По субботам у него собирались студенты. Человек десять-пятнадцать — вернейшие ученики. Это не были комерши —с горящей жженкой, ромовой «дубиной», пьяными песнями и буршескими клятвами. Это было умное и веселое общество за чайным столом, общество, где по-своему блистал Пирогов. Здесь увлеченно говорили о вивисекциях и вскрытиях, не менее увлеченно слушали рассказы об операциях знаменитых хирургов, выискивали нелепости в их приемах и объяснениях — и хохотали, как над лучшим анекдотом. Беседы срывались с научной стези, плутали по бесчисленным путаным тропкам разнообразнейших тем, профессор дважды и трижды за вечер ставил самоварчик, спорил, рассказывал, смеялся со всеми, — он был едва ли старше самых старших из учеников.
А с понедельника Пирогов снова становился требовательным и дотошным «герр профессором», у которого для каждого студента была припасена добрая сотня вопросов и еще один, бесконечно повторявшийся вопрос: «Почему?»
Пирогов исправлял ошибки своих университетских учителей. Теорию и практику соединял в прочный, неразделимый сплав. Кафедра у постели больного была для него ничуть не ниже, чем кафедра в аудитории. Он хотел, чтобы теоретические положения сплавлялись в памяти ученика со сведениями, которые приносили зрение, осязание, обоняние, слух. Но ведь для этого требовалось, чтобы и органы чувств не ошибались в оценках! Студент осматривал, выслушивал, ощупывал больного — предполагал, подозревал, искал, — а профессор вел его вперед и вглубь своими вопросами, точными, словно промытыми — ни куска породы. Это были вопросы-ланцеты, медленно, по слоям, или единым движением обнажающие истину; вопросы-пилы, отсекающие ненужное; вопросы-иглы, крепким швом соединяющие разрозненное в целое. Пирогов спрашивал и чуть ли не каждое слово ответа вновь рассекал стремительным «Почему?».
«Почему? Почему?» Невозможно знать все, но к этому по крайней мере надо стремиться, коли занимаешься у Пирогова. Не замедлять шага, не останавливаться! «Почему? Почему?» Вперед!

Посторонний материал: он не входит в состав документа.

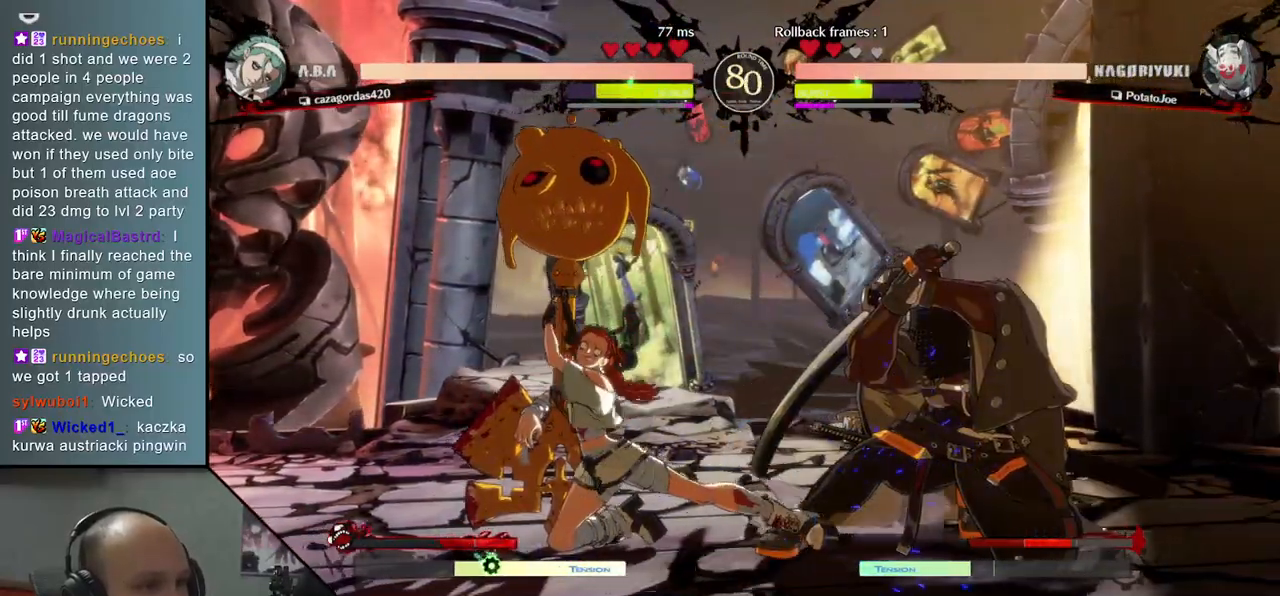
{"buttons": [], "left_stick": "down-right", "events": []}
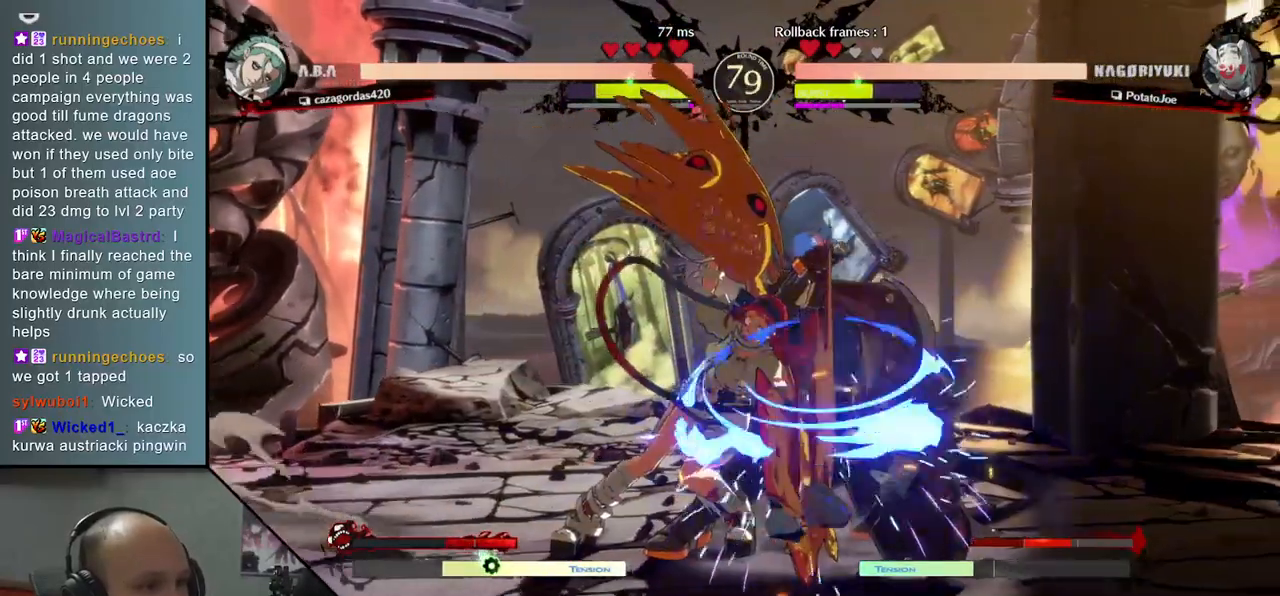
{"buttons": [], "left_stick": "down-right", "events": []}
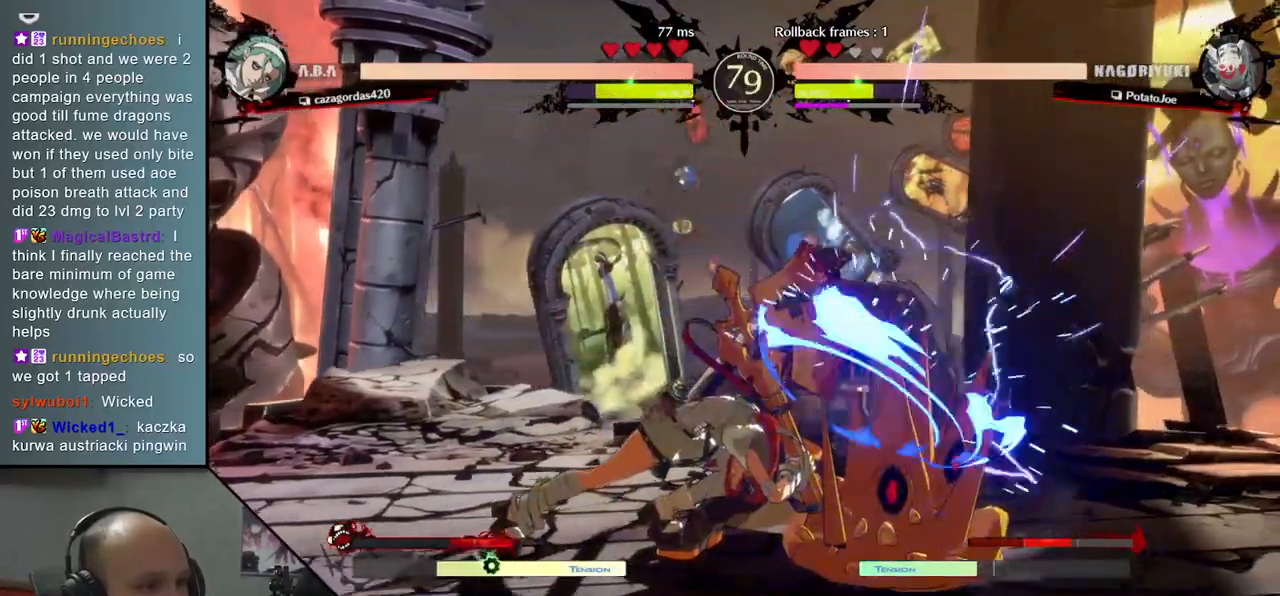
{"buttons": [], "left_stick": "down-right", "events": []}
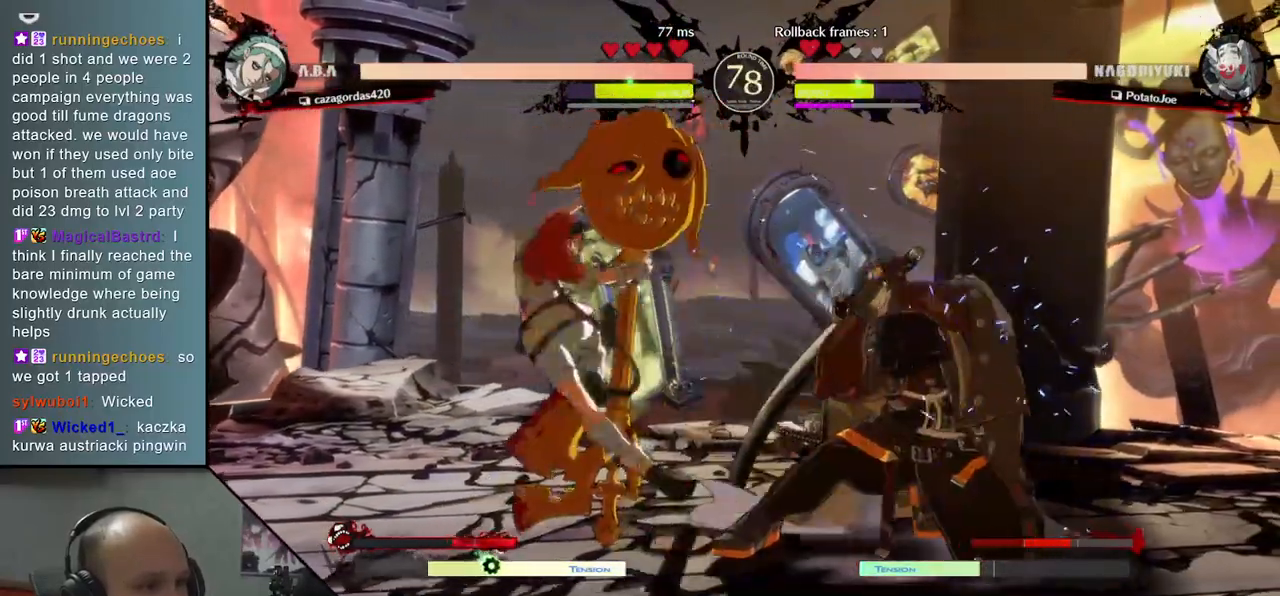
{"buttons": [], "left_stick": "down-right", "events": [[167, "left_stick", "right"], [500, "left_stick", "down-right"]]}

Один час теоретической хирургии, один час оперативной и упражнений на трупах, три часа клиники, — студенты разбредались по частным домам и кондитерским, захватывали укромнейшие уголки парка и гасили в бездонных глотках «пунша пламень голубой». Профессора же ожидали восемь часов, отведенных на приготовления к лекциям, эксперименты, исследования, и еще восемь часов отдыха, то есть чтения, раздумий, смелых догадок, — шестнадцать часов, в течение которых Пирогов обрушивал все свои сто тысяч «Почему?» на собственную голову. Две страсти жили в нем — ученика и учителя. Это большое умение — всегда учиться, и не меньшее умение — отдавать другим то, что приобрел: не просто передавать из рук в руки, а отдавать с процентами, уже обогащенное своими раздумьями, выводами, опытом.
В 1837 году появилось на свет одно из самых значительных сочинений Пирогова — «Хирургическая анатомия артериальных стволов и фасций». Результат восьмилетних трудов, сочинение классическое по широте и завершенности. И вместе с тем начало, аванс, задел будущих великих трудов.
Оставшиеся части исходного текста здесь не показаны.